_The task_
Check each statement against the thread about the ARM vectorizer cost patch: 1. The patch gives aligned and unaligned loads/stores different default costs. 2. The reviewer suggests placing the vectorizer cost code near the rtx_costs code. 3. The reviewer prefers adding a new global variable for the cost table. For each, say yes or no and quote the text's deciding words.

On 05/02/13 18:18, Christophe Lyon wrote:
Hi,
Following the discussion about "disable peeling" [1] a few weeks ago,
it turned out that the vectorizer cost model needed some
implementation for ARM.
The attached patch implements arm_builtin_vectorization_cost and
arm_add_stmt_cost, providing default costs when aligned and unaligned
loads/stores have the same cost (=1). init_cost and finish_cost still
use the default implementation (I noticed that x86 has chosen to
duplicate the default implementation without changing it, why?)
Benchmarking shows very little variation, expect a noticeable +1.6% on coremark.
If this is OK, we can then discuss how to disable peeling completely
when aligned and unaligned accesses have the same cost (and thus where
peeling is a loss of performance). I think adding a new hook is
necessary, since target descriptions may use different models for
these costs (eg x86 makes no difference between unaligned loads and
unaligned stores).
Thanks,
Christophe.
[1] http://gcc.gnu.org/ml/gcc/2012-12/msg00036.html
2013-02-05 Christophe Lyon <christophe.l...@linaro.org>
* config/arm/arm.c (arm_builtin_vectorization_cost)
(arm_add_stmt_cost): New functions.
(TARGET_VECTORIZE_BUILTIN_VECTORIZATION_COST)
(TARGET_VECTORIZE_ADD_STMT_COST): Define.
(struct processor_costs): New struct type.
(default_arm_cost): New struct of type processor_costs.=
Christophe,
Thanks for the patch. This is mostly OK, but please can you make the
following changes.
+struct processor_costs {
Please name this something like cpu_vec_costs. It's not the only cost
table in the back-end.
+struct processor_costs default_arm_cost = { /* arm generic costs. */
Similarly, use something like default_arm_vec_cost.
+const struct processor_costs *arm_cost = &default_arm_cost;
And here. But better still, link this through the current_tune table
rather than introducing a new global.
Finally,
@@ -27256,4 +27272,130 @@ arm_validize_comparison (rtx *comparison, rtx
* op1, rtx * op2)
}
+/* Vectorizer cost model implementation. */
Please put the patch in a more suitable location rather than just
dumping it at the end of the file. There are already numerous functions
related to costs that are mostly grouped together. I suggest this goes
near the rtx_costs code.
R.

_Listed records_
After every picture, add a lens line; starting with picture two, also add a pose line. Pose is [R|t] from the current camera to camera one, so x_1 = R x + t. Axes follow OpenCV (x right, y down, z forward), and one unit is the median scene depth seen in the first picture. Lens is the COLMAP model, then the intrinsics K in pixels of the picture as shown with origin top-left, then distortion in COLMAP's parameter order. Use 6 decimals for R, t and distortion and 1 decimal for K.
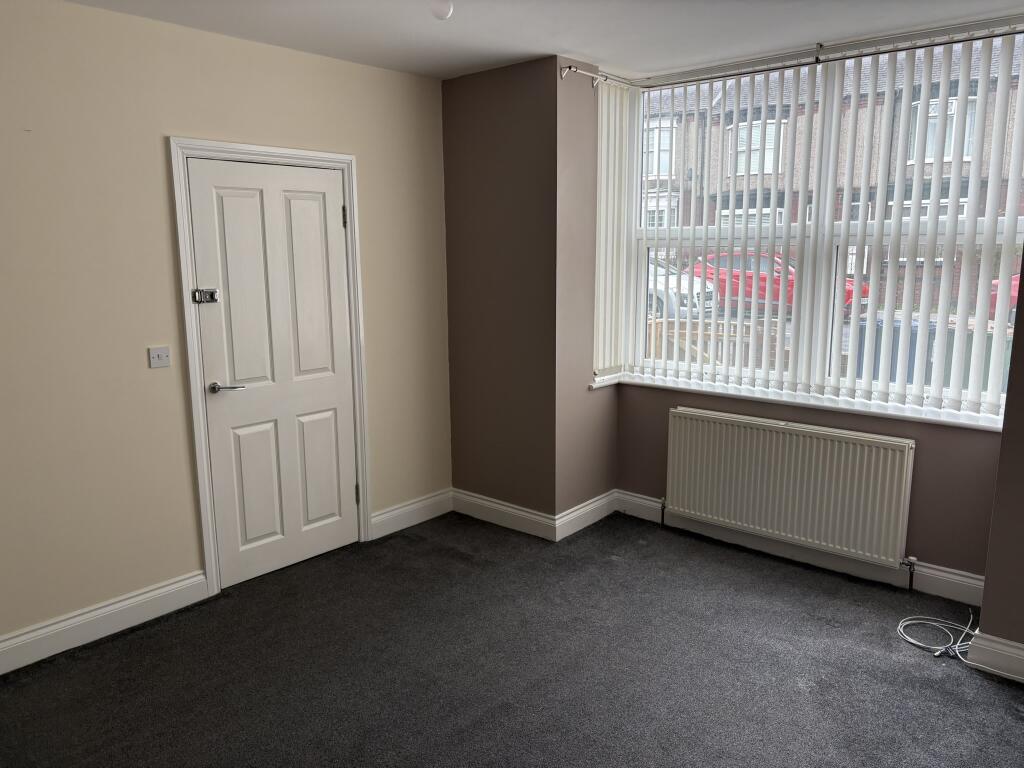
lens RADIAL K [[783.1, 0, 510.8], [0, 783.1, 383.1], [0, 0, 1]] dist [0.037449, -0.014213]
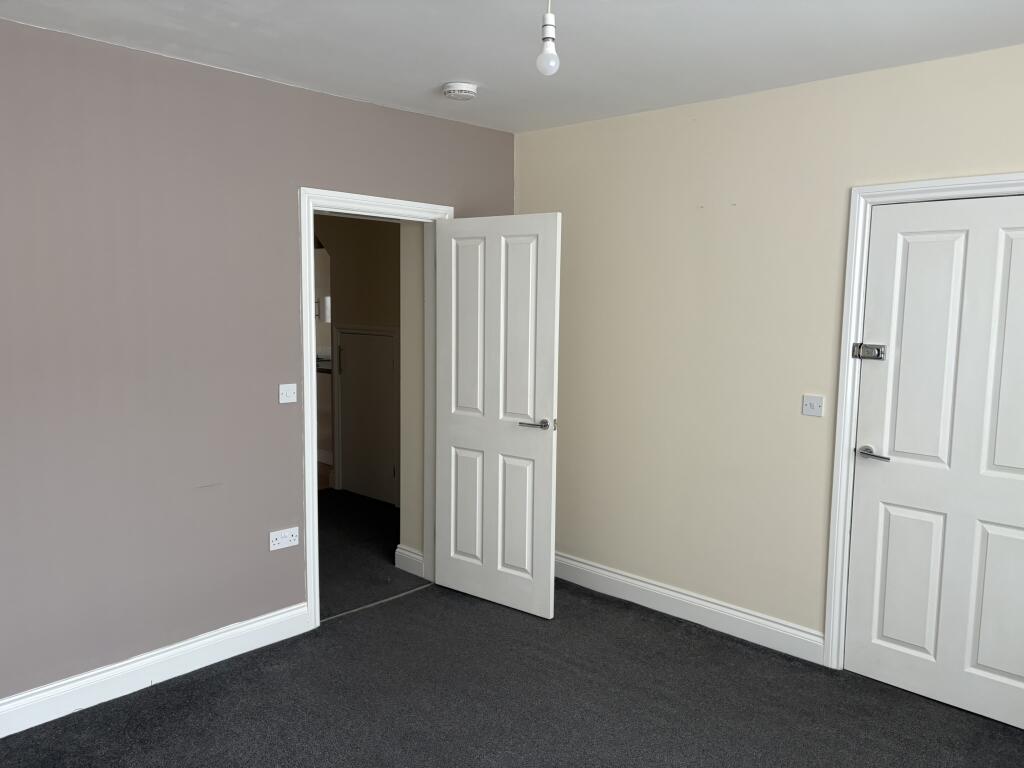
lens RADIAL K [[783.1, 0, 509.1], [0, 783.1, 390.2], [0, 0, 1]] dist [0.037449, -0.014213]
pose [[-0.030469, 0.134016, -0.990511, 0.537684], [-0.190576, 0.972013, 0.137375, -0.110944], [0.981199, 0.192953, -0.004076, 0.583504]]
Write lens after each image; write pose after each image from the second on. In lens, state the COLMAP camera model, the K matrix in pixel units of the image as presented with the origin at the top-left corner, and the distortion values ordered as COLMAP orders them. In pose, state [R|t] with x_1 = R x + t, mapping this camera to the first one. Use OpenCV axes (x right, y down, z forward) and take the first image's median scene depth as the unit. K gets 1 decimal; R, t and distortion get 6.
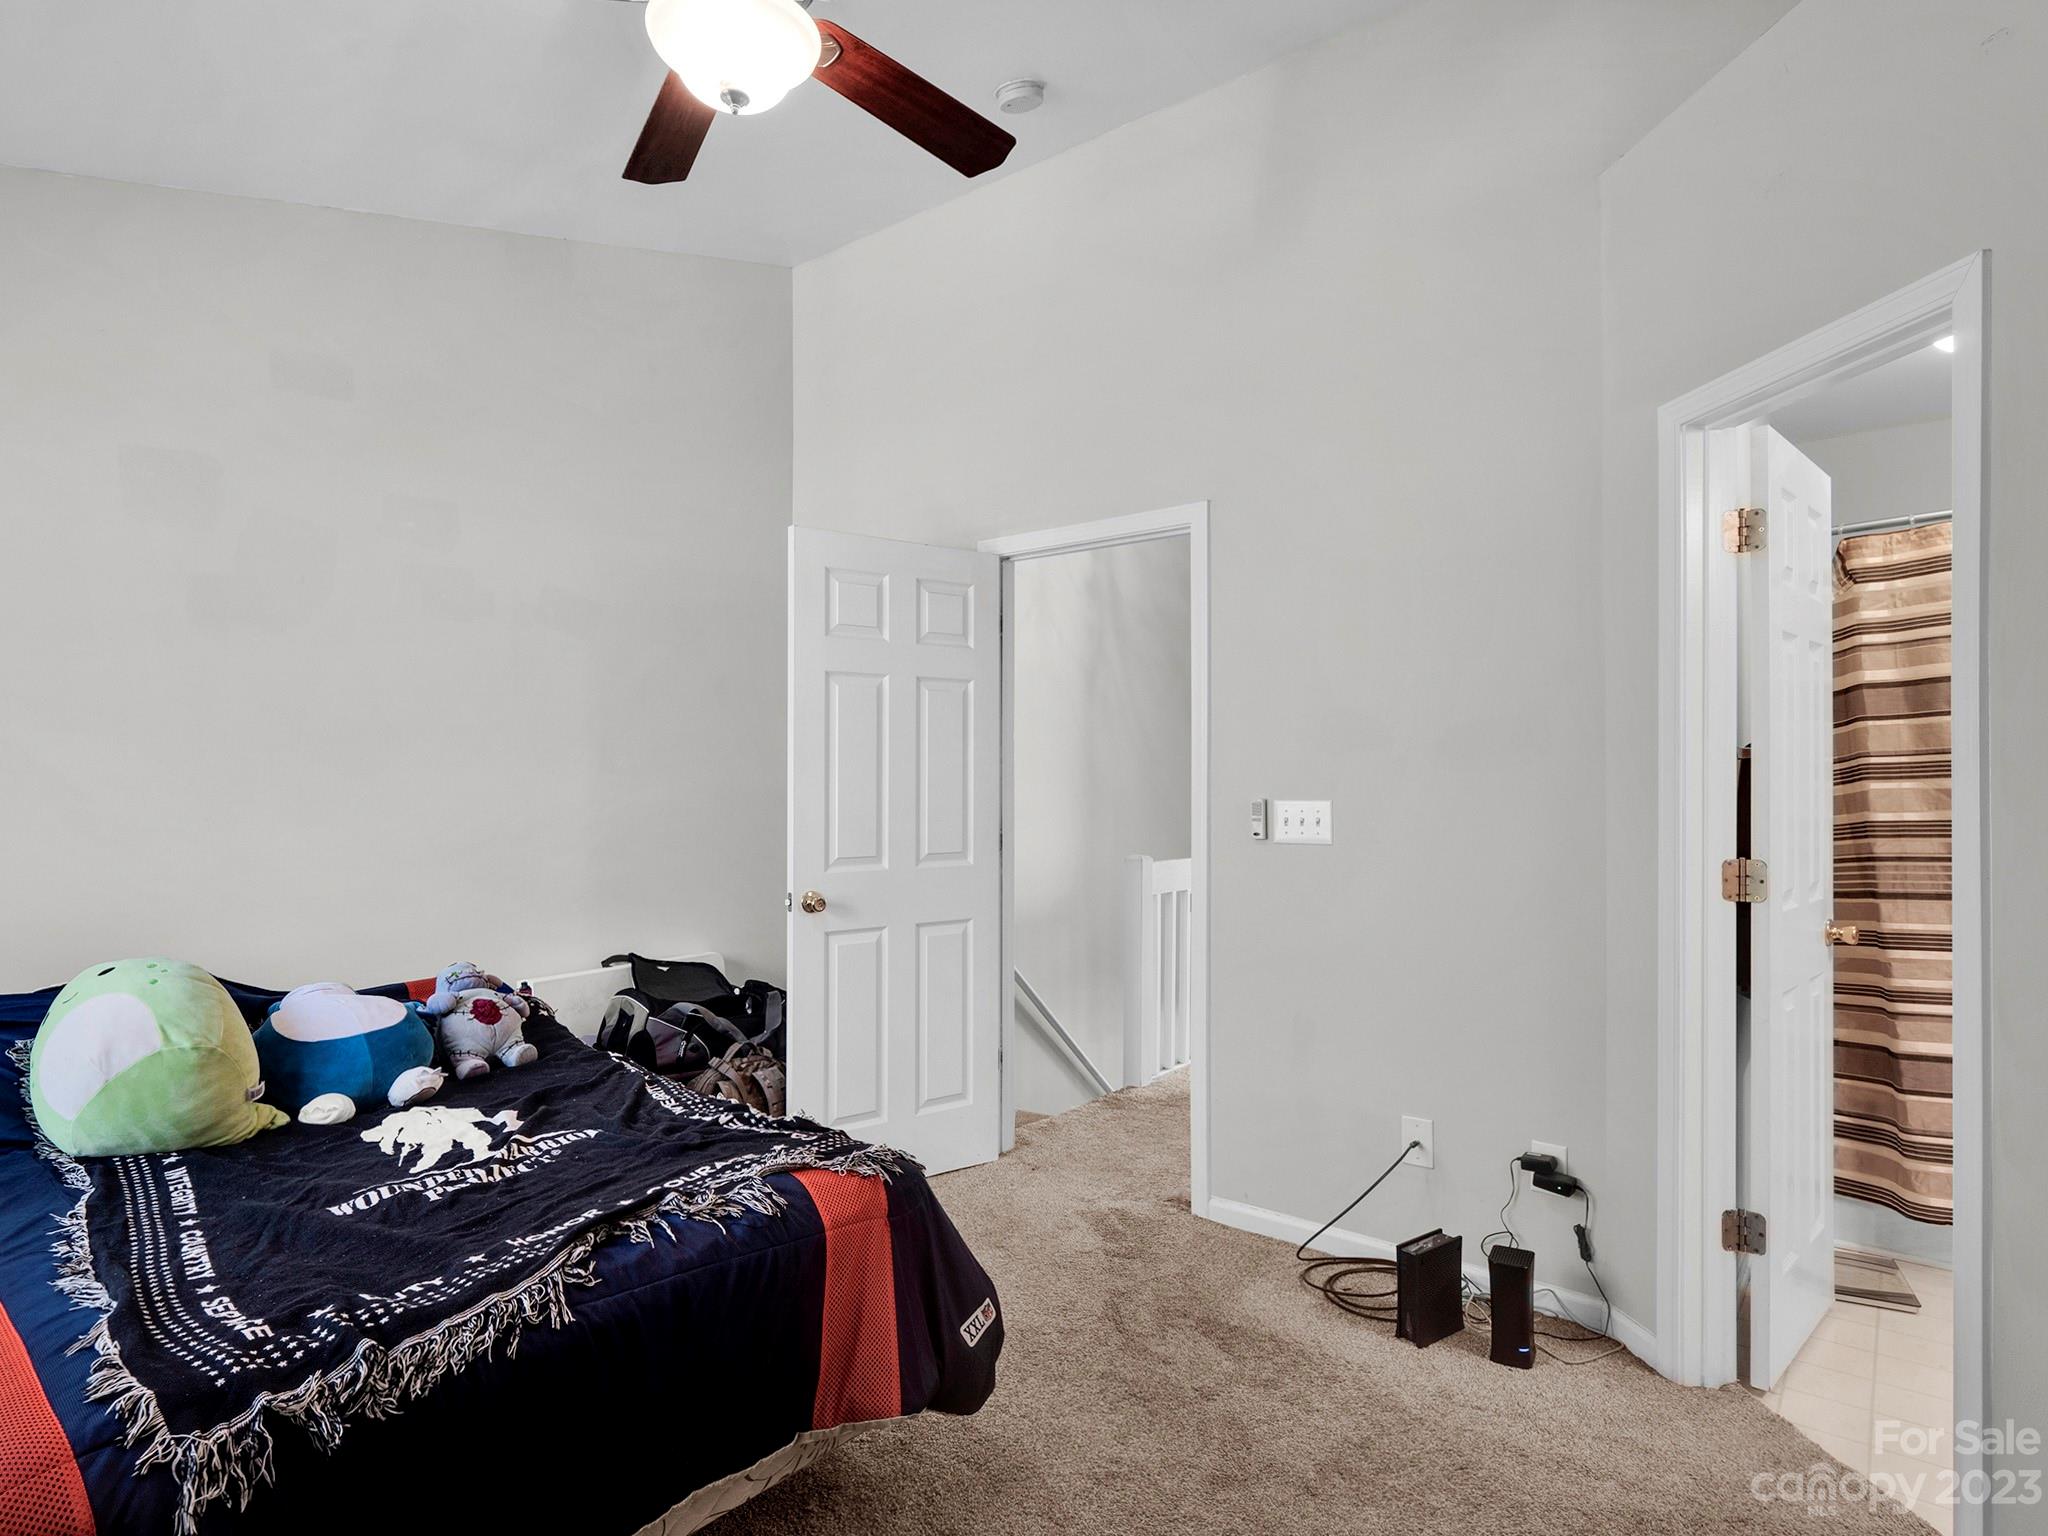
lens RADIAL K [[1173.1, 0, 1026.1], [0, 1173.1, 755.6], [0, 0, 1]] dist [0.002193, -0.002941]
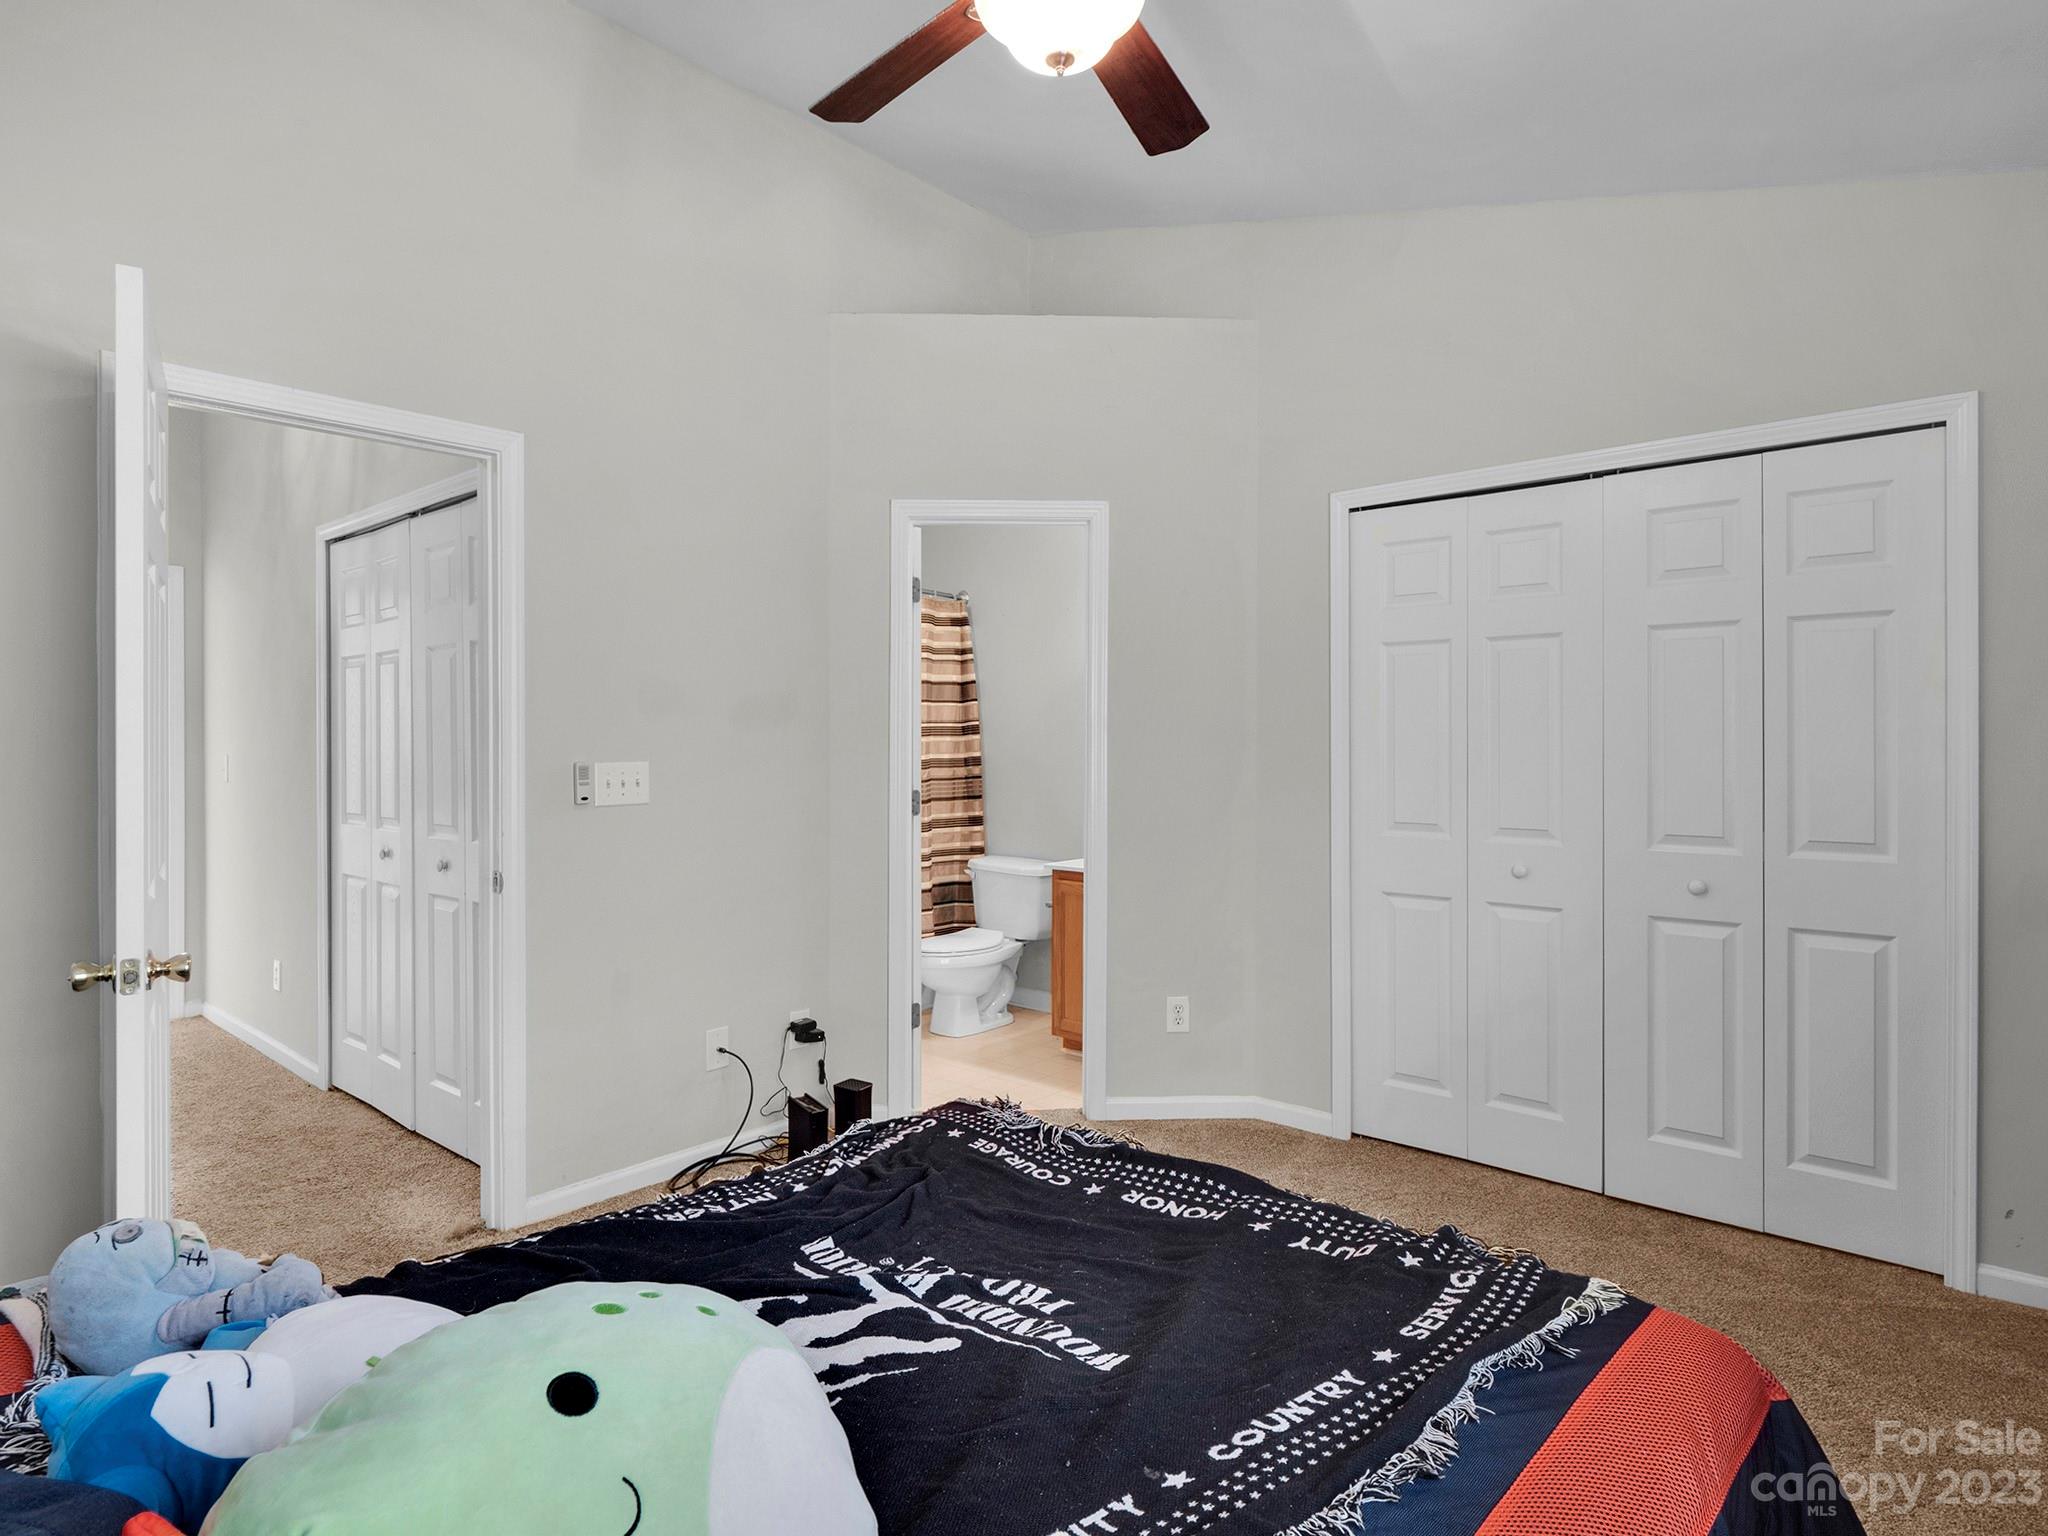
lens RADIAL K [[1173.1, 0, 1026.1], [0, 1173.1, 755.6], [0, 0, 1]] dist [0.002193, -0.002941]
pose [[0.002536, -0.017268, 0.999848, -0.933179], [-0.001584, 0.999850, 0.017272, 0.016802], [-0.999996, -0.001628, 0.002508, 0.774172]]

_Answer below_
1. No: "providing default costs when aligned and unaligned loads/stores have the same cost (=1)"
2. Yes: "I suggest this goes near the rtx_costs code."
3. No: "link this through the current_tune table rather than introducing a new global."